The common assumption of agenda- setting is that the ability of the media to influence the visibility of events in the public mind  has been apart of our culture for almost half a century. Therefore the concept of agenda setting in our society is for the press to selectively choose what we see or hear in the media.

            Agenda Setting has two levels.  As mentioned in Theories of Communication, the first level enacts the  common subjects that are most important, and the second level decides what parts of the subject are important. These two levels of agenda setting lead path into what is the function of this concept. This concept is process that is divided into three parts according to Rogers and Dearing in their book Agenda Setting Research. The first part of the process is the importance of the issues that are going to be discussed in the media. Second, the issues discussed in the media have an impact over the way the public thinks, this is referred as public agenda. Ultimately the public agenda influences the policy agenda. Furthermore “ the media agenda affects the public agenda, and the public agenda affects the policy agenda.” (Littlejohn, 320)

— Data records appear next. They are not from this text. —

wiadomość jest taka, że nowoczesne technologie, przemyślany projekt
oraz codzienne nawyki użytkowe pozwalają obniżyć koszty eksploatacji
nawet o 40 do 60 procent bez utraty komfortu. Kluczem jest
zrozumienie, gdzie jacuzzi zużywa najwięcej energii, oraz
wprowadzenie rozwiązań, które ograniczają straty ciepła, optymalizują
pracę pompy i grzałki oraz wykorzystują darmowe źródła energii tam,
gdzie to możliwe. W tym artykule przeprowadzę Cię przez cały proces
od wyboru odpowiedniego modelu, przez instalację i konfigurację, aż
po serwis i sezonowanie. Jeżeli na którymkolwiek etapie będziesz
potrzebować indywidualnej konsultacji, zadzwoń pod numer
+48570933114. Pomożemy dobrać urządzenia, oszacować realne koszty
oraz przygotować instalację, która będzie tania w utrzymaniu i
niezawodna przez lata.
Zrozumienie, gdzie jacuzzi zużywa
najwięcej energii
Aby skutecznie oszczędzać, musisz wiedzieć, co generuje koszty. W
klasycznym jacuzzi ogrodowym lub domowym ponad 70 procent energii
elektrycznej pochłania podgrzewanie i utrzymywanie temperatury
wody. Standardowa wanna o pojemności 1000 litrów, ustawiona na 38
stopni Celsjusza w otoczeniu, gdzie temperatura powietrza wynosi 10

                Maxwell McCombs and Donald Shaw have brought the importance of agenda setting to our attention when they carried out the Chapel Hill study. Their emphasis and goal with this study was that the agenda issues found in the news media and among general public is what sets the media agenda. Then in 1972 David Weaver joined McCombs and Shaw in project were they panel studied the 1976 U.S. presidential election. Within this project the researchers studied the attributes of the agenda, the description of presidential candidates in the news and the agenda attributes in voters’ descriptions of the candidates (McCombs,4). Throughout this study the researchers found out that their was a relationship between the media agenda and the public agenda. These studies are for the purpose of looking at the media issues and determining whether these issues are important. Therefore the second level of agenda plays an important role in this study because it decides what parts of the issues are important in regards to the presidential election.

                Other factors that affect agenda setting these may be the combination of gatekeepers, editors and managers, and external influences. These external influences may be from nonmedia sources, government officials and influential individuals. These factors affect the agenda setting process to an extent that depending what power each factor may  have will eventually influence the media agenda. For example “f the media has close relationship with the elite society, that class will probably affect the media agenda  and the public agenda in turn” (Litlejohn,321).

                This theory of agenda setting as I have mentioned above has many useful uses in our society. First of all it  gives the media power to establish what news wee see or hear and what part of the news is important to see or hear.  This concept of  agenda setting in Littlejohn’s book is  explained as the idea of issue salience as a media effect is intriguing and important. Therefore agenda setting is used for many purposes to establish the media agenda and to retrieve the opinion of the public. Also agenda setting is very important in the political aspect because the public agenda influences the policy agenda which means that candidates will try to focus on issues that the public wants to hear about. In conclusion the agenda setting theory has many beneficial uses in our society and it is part of our communication. 

 

Works Cited

Littlejohn, Stephen W. Theories of Human Communication.  Seventh Edition.Albuquerque, New Mexico. Wadsworth, 2002.

McCombs, Maxwell E, and  Donald L. Shaw. The Emergence of  American Political Issues. New York. West Publishing Co,    1977.

 Wilson,James R., and Roy S.Wilson. Mass Media, Mass Culture, Fifth Edition.Boston.Mc Graw Hill, 2001.